= Problema 1 =
Imprime sin cambios las líneas de los registros, desde la que contiene "Point (48, 50) is" hasta la que contiene "19.39 inches.", ambas incluidas.

A Ana, Pancho e Inés Segovia Camelo
Me honra recibir el Premio Inés Arredondo, por acompañar a quienes lo han recibido —Beatriz Espejo, Pura López Colomé, Tedi López Mills y la recientemente fallecida Cristina Pacheco—, cada una admirable por distintos motivos —y sobre todo me honra por Inés Arredondo.
Empecé a escribir adolescente. Escribir era un sueño en vigilia; hacerlo sobre hojas de papel en una carpeta engargolada era vivir en un sueño. En contra de lo que pasa con el que duerme (porque quien duerme profundo es un ser indefenso), el sueño que era escribir operaba como mi protección, mi escudo. Un escudo con hidra incluida, porque adquirí al tenerlo un par de ojos abiertos al mundo, ojos de mirada animal, sesgada, devorante.
El sueño se volvió más firme cuando empecé a escribir en libretas. Escribía no para dormir o para aturdirme (o por el “escribo que escribo”), sino para protegerme, y para, literalmente, hacerme:
escribía, y esto iba formándome la médula, la columna vertebral de mi persona:
escribía, con esto crecía, me volvía quien soy. Dejé de ser huérfana así: yo soy la hija de mi oficio.

= Registros de la tarea =
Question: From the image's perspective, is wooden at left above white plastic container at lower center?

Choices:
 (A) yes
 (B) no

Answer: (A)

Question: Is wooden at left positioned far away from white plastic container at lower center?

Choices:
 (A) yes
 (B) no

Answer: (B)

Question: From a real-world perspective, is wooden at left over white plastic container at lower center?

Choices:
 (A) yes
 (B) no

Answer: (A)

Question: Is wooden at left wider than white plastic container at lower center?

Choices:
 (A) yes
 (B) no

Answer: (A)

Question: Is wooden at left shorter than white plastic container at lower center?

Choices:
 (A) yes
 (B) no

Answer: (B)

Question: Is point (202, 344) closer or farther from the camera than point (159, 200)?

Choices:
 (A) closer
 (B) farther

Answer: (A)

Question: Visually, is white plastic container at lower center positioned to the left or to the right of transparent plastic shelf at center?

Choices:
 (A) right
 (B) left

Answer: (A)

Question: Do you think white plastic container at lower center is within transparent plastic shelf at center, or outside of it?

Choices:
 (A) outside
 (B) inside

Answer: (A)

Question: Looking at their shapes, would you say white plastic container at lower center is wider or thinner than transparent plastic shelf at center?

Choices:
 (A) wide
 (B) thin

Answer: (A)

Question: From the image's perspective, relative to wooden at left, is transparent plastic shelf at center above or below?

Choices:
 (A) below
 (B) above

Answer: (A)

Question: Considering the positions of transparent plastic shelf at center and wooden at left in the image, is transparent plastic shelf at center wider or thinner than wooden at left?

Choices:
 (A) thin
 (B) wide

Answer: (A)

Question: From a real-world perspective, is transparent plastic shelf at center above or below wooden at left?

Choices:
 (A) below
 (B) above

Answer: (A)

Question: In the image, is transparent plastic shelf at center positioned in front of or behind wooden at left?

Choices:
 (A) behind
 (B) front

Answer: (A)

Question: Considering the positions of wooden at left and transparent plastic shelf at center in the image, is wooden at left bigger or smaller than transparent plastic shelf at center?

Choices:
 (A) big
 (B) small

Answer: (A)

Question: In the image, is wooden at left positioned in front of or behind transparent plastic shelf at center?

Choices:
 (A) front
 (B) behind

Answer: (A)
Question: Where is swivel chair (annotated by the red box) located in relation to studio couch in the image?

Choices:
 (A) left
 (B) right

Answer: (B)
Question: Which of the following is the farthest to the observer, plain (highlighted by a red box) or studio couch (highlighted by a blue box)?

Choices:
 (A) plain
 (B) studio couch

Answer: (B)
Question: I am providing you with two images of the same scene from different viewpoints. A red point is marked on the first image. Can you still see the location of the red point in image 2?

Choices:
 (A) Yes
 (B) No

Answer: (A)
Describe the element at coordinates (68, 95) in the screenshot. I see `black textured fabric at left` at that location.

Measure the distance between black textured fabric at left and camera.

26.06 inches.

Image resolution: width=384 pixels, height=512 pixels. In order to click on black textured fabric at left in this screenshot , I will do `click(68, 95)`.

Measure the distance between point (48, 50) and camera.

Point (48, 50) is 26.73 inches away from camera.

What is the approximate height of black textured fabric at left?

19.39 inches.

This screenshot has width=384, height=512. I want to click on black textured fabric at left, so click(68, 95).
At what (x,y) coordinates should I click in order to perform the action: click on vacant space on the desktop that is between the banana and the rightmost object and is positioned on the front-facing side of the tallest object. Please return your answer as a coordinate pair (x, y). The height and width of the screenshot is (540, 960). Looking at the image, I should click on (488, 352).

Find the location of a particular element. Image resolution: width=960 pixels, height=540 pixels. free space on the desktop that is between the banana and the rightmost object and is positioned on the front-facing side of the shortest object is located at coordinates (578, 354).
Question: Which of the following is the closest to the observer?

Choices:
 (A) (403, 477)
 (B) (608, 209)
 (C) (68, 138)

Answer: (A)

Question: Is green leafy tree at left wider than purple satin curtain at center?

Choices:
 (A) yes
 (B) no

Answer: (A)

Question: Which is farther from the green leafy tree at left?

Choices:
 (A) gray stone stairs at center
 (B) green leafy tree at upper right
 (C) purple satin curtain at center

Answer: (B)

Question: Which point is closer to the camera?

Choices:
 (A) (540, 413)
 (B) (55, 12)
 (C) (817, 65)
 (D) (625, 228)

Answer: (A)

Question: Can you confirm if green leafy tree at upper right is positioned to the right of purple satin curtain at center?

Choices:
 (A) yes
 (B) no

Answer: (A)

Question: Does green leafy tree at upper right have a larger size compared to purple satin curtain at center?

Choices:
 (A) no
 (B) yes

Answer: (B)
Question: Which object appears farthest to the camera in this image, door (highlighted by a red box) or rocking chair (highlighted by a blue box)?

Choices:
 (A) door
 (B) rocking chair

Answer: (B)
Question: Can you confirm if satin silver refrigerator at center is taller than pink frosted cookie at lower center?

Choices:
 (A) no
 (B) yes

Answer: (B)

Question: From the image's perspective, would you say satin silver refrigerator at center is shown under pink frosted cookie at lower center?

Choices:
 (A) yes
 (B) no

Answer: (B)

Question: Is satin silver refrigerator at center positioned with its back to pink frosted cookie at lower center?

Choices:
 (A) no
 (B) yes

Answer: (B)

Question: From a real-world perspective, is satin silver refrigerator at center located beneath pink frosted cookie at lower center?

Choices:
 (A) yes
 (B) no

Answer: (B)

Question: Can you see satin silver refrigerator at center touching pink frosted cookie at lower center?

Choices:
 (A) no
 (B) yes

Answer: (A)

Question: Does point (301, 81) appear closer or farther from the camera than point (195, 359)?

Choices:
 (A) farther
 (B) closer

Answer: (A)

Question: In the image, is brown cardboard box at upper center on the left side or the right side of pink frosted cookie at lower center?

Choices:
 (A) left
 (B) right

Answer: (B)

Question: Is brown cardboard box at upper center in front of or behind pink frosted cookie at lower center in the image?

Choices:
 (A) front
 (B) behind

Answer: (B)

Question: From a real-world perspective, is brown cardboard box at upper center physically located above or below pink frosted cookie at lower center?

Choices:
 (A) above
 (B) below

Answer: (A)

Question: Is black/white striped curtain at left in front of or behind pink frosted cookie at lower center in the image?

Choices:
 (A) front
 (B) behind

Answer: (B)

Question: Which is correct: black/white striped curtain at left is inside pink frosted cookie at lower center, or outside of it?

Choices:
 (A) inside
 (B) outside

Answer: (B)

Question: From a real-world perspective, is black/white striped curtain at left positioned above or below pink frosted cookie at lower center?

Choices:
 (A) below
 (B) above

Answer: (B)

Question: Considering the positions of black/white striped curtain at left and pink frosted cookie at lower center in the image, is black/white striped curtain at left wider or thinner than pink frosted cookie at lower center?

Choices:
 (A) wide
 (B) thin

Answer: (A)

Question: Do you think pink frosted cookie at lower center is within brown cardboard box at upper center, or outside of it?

= Problema 2 =
Reproduce tal cual el pasaje del fragmento de página que empieza en "Empecé a escribir adolescente." y llega hasta "animal, sesgada, devorante.".

= Solución 1 =
Point (48, 50) is 26.73 inches away from camera.

What is the approximate height of black textured fabric at left?

19.39 inches.

= Solución 2 =
Empecé a escribir adolescente. Escribir era un sueño en vigilia; hacerlo sobre hojas de papel en una carpeta engargolada era vivir en un sueño. En contra de lo que pasa con el que duerme (porque quien duerme profundo es un ser indefenso), el sueño que era escribir operaba como mi protección, mi escudo. Un escudo con hidra incluida, porque adquirí al tenerlo un par de ojos abiertos al mundo, ojos de mirada animal, sesgada, devorante.